Statoil also hired a team of archaeologists to study a Saxon grave unearthed while constructing the power line that runs from the turbines to an onshore service station, 85 km inland at Necton, where the farm is connected to the National Grid.
The power line runs through 57 different properties, each requiring its own contract, negotiated by Hannah Mary Goodlad, Dudgeon’s stakeholder and environmental manager.
“With the grave, we had to come forward with the findings, which will be published next year,” said Goodlad. “It’s full of several tens of bodies and relics. And a lot of the objects that were found will belong to the land owners, so there are lots of negotiations.”
The Dudgeon operation is complex but the objective is simple — keep the turbines moving. Every second the blades don’t spin, money is lost and turbines are potentially damaged.
As the rotors are so heavy, a stationary turbine will cause ”standstill marks” and dents in the turbine’s bearings. Maintenance teams will work on each turbine three or four times a year to conduct routine service work and repair faults.
Driving down operation and maintenance costs is at the center of the arms race between turbine manufacturers.
“In the future, the absolute ideal is maintenance-free turbines,” said Green. “I don’t think we are ever likely to get there, though with robotics and digitalization it could be that we don’t need, as human beings, to go out there anymore.”
Statoil is looking into the use of both aerial and underwater drones to conduct blade and foundation inspections.
And 1,000 km north of Dudgeon, off the coast of Peterhead in Scotland, Statoil’s most significant contribution to wind farm innovation is already up and running.
Hywind is the world’s first floating wind farm, consisting of five foundationless turbines, controlled from the operations base in Great Yarmouth.
The United Kingdom benefits from a shallow continental shelf, so a large vessel known as a jack-up can be used to construct foundations on the seabed that support turbines. In deeper water — anything more than 70 meters — foundations can’t be laid.
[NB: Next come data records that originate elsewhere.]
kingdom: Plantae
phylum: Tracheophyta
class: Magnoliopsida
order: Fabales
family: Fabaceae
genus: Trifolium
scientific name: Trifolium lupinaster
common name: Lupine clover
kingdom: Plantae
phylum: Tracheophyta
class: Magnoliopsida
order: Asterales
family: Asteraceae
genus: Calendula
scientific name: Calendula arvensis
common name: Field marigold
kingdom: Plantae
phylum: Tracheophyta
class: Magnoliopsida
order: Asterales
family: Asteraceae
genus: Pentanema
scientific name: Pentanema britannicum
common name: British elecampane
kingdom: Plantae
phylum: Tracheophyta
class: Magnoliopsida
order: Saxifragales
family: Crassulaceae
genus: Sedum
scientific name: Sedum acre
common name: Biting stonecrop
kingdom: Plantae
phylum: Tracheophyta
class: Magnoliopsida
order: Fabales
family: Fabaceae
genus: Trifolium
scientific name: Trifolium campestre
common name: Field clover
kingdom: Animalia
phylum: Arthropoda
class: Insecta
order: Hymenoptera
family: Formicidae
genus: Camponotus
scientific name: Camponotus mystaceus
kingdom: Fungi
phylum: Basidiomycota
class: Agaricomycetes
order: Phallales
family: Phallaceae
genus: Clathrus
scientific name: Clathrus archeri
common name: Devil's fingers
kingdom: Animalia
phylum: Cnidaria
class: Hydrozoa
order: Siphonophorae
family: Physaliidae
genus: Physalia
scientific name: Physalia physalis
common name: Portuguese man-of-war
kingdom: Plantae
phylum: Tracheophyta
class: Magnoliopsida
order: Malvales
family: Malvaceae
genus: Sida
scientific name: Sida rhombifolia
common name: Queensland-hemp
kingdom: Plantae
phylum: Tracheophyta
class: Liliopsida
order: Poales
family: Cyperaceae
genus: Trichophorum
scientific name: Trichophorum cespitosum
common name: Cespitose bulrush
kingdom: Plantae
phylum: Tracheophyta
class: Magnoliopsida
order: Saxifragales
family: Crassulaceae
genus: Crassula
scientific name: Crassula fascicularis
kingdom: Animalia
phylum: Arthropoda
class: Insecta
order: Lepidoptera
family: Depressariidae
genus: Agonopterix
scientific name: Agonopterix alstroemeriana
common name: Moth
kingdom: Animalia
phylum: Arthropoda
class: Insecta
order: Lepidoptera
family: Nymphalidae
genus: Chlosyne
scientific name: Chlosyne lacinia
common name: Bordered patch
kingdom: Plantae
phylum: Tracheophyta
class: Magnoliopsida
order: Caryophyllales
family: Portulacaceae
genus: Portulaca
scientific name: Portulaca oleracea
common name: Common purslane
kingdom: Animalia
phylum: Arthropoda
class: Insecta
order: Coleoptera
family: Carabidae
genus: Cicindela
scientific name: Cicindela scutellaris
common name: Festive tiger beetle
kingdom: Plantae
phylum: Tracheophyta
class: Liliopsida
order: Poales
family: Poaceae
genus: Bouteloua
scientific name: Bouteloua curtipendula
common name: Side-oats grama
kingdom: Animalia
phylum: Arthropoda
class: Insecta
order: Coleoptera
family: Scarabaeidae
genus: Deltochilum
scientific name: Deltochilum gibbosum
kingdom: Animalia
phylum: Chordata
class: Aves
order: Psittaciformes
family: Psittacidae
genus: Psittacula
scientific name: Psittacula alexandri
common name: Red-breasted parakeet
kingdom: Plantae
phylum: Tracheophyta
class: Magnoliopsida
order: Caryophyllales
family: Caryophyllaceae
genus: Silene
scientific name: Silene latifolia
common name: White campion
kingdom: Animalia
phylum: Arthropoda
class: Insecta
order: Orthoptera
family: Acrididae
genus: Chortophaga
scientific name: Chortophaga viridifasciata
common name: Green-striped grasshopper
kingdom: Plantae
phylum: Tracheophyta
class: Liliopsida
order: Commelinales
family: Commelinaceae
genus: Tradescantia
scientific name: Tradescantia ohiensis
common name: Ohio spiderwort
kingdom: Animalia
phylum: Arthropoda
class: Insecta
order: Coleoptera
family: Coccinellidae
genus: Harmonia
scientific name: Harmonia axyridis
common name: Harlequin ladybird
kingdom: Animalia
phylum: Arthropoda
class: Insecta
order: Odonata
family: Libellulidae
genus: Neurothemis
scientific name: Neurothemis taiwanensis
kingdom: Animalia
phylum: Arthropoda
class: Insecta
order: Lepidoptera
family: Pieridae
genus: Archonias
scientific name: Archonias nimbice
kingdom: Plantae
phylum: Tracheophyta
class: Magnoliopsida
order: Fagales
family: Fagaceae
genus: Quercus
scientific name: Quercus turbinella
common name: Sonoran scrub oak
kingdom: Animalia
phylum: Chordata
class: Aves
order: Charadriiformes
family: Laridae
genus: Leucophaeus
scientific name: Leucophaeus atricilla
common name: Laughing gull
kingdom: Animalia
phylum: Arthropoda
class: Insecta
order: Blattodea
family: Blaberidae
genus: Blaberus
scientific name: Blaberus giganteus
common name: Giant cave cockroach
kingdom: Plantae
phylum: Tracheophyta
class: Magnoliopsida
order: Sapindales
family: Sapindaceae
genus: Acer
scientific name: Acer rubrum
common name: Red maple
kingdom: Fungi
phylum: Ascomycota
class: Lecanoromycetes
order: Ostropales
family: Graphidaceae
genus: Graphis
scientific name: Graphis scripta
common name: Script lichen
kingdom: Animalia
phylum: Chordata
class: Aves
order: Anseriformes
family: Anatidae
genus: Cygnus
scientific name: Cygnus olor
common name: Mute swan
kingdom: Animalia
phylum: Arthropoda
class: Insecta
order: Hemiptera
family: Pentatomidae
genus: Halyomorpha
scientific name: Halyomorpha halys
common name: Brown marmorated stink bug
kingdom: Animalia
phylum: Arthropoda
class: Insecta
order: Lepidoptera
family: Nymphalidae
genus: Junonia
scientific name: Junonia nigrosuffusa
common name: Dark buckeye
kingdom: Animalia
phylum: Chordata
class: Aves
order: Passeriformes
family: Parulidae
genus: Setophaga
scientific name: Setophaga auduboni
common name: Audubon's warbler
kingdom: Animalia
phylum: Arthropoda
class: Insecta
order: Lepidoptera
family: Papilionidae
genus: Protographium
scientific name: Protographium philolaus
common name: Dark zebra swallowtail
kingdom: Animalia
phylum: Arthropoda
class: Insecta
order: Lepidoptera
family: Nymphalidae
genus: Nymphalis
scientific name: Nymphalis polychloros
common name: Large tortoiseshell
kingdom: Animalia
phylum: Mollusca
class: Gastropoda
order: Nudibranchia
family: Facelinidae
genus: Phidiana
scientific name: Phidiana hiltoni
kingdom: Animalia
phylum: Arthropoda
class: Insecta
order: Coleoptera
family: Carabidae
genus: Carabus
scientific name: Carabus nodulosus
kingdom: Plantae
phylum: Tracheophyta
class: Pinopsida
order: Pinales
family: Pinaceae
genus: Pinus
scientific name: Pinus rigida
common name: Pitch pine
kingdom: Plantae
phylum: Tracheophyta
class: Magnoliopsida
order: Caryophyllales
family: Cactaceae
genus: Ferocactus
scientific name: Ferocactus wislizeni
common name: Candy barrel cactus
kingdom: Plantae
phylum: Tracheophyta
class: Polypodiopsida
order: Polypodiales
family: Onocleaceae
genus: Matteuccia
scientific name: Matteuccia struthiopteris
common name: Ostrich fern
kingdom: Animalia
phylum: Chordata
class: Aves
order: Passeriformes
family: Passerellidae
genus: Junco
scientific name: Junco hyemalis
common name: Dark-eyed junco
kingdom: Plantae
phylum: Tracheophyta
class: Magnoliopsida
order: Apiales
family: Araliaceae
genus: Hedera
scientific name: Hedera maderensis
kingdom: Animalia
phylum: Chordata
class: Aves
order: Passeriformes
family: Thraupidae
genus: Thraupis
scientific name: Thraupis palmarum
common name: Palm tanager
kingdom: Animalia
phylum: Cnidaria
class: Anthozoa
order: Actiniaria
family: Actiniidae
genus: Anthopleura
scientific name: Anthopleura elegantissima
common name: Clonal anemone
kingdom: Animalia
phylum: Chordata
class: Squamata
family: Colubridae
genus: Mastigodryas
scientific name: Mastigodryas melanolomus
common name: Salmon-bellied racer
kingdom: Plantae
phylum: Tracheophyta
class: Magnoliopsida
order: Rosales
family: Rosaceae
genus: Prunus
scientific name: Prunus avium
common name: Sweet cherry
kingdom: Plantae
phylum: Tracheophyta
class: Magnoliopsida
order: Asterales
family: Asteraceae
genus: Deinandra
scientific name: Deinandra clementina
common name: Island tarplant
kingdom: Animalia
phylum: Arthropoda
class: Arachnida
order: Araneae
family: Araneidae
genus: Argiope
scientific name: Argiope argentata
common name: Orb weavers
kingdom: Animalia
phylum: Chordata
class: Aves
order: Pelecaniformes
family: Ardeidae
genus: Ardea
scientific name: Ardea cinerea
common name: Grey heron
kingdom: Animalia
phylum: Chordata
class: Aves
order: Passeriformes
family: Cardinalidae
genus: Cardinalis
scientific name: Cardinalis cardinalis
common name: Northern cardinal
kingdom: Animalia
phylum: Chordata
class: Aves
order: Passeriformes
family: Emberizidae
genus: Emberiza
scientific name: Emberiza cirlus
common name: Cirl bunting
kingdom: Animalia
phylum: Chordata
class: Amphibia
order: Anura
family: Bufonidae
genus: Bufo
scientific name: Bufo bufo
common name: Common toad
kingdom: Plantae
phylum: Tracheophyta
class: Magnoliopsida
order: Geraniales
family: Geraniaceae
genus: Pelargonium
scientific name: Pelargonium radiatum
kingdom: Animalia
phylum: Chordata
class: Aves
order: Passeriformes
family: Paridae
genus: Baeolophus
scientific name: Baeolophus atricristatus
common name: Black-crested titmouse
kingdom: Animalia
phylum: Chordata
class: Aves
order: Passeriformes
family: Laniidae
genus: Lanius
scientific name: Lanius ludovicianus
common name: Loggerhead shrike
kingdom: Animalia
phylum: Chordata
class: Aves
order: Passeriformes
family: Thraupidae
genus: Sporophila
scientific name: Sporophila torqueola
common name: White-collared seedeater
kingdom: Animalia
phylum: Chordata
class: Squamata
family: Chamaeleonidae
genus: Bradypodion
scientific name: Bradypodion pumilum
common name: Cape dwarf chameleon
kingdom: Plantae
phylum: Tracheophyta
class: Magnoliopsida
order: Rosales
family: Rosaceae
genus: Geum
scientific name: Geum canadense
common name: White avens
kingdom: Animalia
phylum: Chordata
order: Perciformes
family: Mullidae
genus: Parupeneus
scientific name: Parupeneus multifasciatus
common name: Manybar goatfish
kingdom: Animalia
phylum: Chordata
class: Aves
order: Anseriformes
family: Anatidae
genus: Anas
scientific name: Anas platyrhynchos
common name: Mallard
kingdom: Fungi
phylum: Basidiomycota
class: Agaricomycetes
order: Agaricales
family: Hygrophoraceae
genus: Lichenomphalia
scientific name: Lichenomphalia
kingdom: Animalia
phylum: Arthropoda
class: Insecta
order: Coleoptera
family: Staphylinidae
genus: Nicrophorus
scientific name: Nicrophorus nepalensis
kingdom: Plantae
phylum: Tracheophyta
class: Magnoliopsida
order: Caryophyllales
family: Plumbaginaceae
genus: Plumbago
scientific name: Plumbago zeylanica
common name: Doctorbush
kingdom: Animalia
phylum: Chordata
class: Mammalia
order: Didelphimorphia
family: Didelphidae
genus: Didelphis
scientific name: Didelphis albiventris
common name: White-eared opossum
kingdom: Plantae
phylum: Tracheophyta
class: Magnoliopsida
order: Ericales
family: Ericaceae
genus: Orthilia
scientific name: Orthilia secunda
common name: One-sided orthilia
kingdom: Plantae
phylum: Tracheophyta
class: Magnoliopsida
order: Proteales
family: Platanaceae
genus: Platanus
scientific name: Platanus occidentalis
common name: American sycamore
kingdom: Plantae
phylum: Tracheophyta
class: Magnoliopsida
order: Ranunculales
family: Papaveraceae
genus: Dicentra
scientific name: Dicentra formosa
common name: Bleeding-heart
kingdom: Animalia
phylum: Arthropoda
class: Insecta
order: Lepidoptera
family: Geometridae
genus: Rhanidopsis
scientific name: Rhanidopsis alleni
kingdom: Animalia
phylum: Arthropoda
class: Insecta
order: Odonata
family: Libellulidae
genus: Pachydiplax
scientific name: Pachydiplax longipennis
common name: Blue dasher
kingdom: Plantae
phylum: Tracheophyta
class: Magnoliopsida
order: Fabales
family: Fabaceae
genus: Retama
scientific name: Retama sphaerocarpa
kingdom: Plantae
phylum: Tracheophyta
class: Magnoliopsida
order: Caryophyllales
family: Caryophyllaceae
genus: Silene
Turbines that are anchored by floating structures, instead of foundations, open up previously inaccessible waters to offshore wind farms.
“Hywind technology allows us to chase deeper waters and higher winds, and we are really excited about that,” Goodlad said. “The global potential of that technology is huge.”
China currently has 1.6 gW of installed offshore capacity, with plans to install a further 5 gW by 2020. Finding ideal locations for farms in terms of wind speed and water depths is a challenge.
Favorable spots off the coast of Hebei, Zhejiang, Fujian and Guangdong provinces are already being exploited.
But floating farms may soon come to Chinese waters. The Chinese government has supplied a grant to researchers from Dalian University in China and the University of Exeter in England to explore the use of the technology.
“The China Sea is potentially the largest offshore energy market in the world, with up to 500 gw of capacity, a third of which is only be exploitable with floating installations,” said Bing Chen, a researcher from Dalian University who co-leads the project.
Link-ups with British institutions will be key if China is to become a force in offshore wind, says Du Yingzhuo, vicepresident of one of China’s largest wind energy companies, Tus-Energy.
“After a dozen years of rapid growth, China today manufactures and installs half of all onshore wind turbines in the world,” said Du.
“We are now at the start of such a journey in offshore wind, and there is no better place to learn than from the extensive experience and expertise of UK innovators.”